Ormai si è imparato, almeno da una prospettiva politica, a non interpretare alcuna mossa del Partito Democratico americano come casuale (per quello Repubblicano vale lo stesso discorso ma più dalla prospettiva economica). Se dunque i dem hanno accettato una polemica dai toni “destrorsi” contro un organismo terzo che metteva in piedi i dibattito con giornalisti e intervistatori obiettivamente non favorevoli al candidato repubblicano, significa che c’è qualcosa di più importante in ballo: col senno di poi, l’isterisimo anti-Biden che emerge ora all’unisono e fuori tempo massimo (dopo quattro anni di gaffe, lapsus e scivoloni anche fuor di metafora) è troppo plateale per non risultare sospetto.
Politici, giornalistici, comici e influencer pseudo-progressisti sono partiti come un sol uomo in una gara di maldicenze, denigrazione e anche pura e semplice diffamazione nei confronti di Joe Biden, che fino a un attimo prima sotto il profilo politico-mediatico avevano protetto dalle fake news sulla sua salute mentale e la sua capacità di governare.
Paradossalmente, ciò accade proprio nel momento in cui il candidato democratico ha manifestato una lucidità maggiore che non in altre occasioni: tutto sommato, è riuscito a ribattere regolarmente a Trump, impappinandosi giusto in un paio di occasioni (le uniche alle quali è stato dato risalto come mai prima d’ora… sembra davvero che sia stato impartito un “ordine” di qualche tipo a tutto il mainstream).
Non so come andrà.

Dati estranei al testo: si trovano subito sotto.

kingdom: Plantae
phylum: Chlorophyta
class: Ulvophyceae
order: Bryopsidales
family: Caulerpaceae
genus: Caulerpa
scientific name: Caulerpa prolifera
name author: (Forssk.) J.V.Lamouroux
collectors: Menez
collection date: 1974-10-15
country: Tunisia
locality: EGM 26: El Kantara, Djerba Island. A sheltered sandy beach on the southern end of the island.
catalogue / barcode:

Sinceramente, fatico ormai a sopportare la chiusura mentale di chi si fa condizionare in base a paranoie che poi non si concretizzano mai. È vero che i democratici potrebbero aver sacrificato alcune loro convinzioni per anticipare i tempi del dibattito e iniziare una sorta di fronda posticipata nei confronti di Biden, ma ciò è stato fatto senza alcuna garanzia. Anche qualora quest’ultimo effettivamente si ritirasse (cosa che non mi pare abbia alcuna intenzione di fare), la candidatura di qualsiasi altro personaggio non rappresenterebbe affatto una “mossa vincente”.
Diverso il caso in cui accadesse qualcosa a Biden dopo il secondo dibattito, dunque a meno di due mesi dalle elezioni: questa coincidenza esulerebbe da qualsiasi intrigo più o meno legittimo e darebbe una certa consistenza all’ipotesi di una sostituzione “obbligata” di Uncle Joe che i “complottisti” teorizzano ormai da troppi anni. Tutto ciò, naturalmente, contrasta con la possibilità perpetua da parte dei democratici di operare dei brogli per far vincere il proprio candidato…

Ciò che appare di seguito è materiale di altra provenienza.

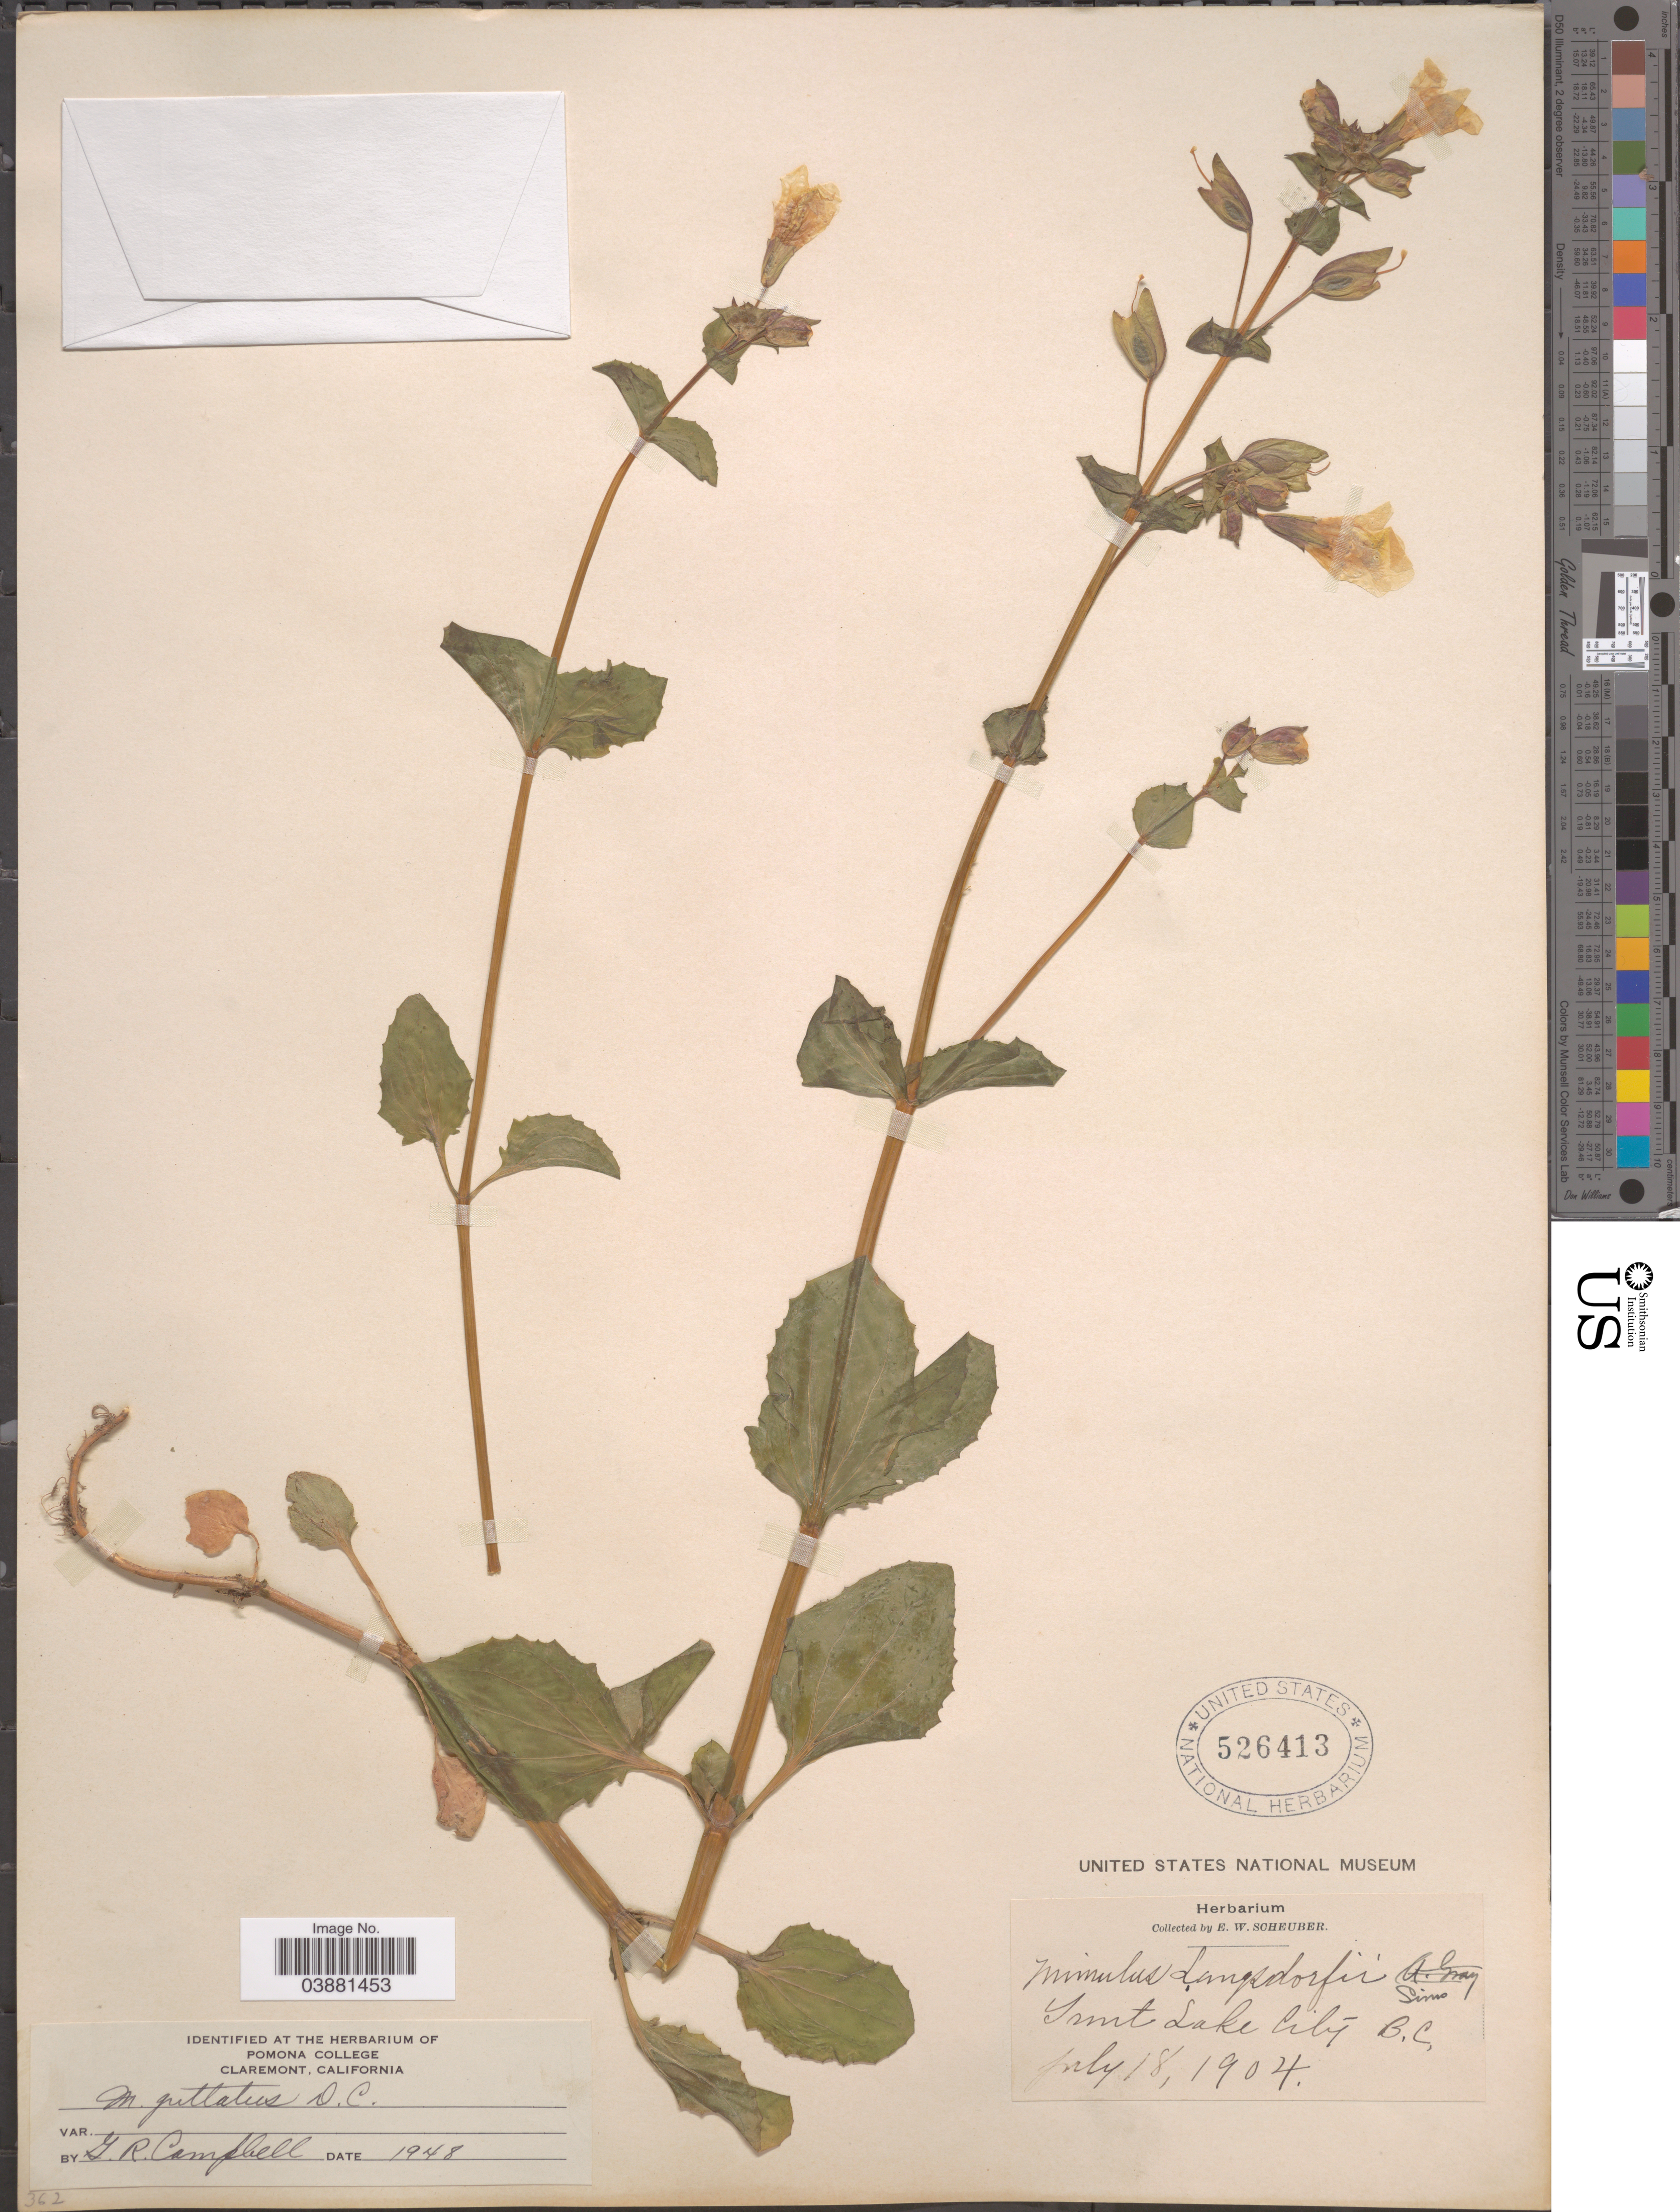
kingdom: Plantae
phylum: Tracheophyta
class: Magnoliopsida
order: Lamiales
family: Phrymaceae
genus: Mimulus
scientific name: Mimulus guttatus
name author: DC.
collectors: E. Scheuber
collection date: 1904-07-18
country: Canada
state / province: British Columbia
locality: Trout Lake City.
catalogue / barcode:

Inutile però soffermarsi sulle contraddizioni di analisti che si stanno bruciando le cervella con gli allucinogeni della fantapolitica proprio nel momento in cui la realtà sfortunatamente sta diventando ogni giorno più “interessante” dei deliri individuali, come in quella presunta maledizione cinese (che in origine a quanto pare dovette suonare come “Meglio essere un cane in tempi di pace che un uomo in tempi di guerra”).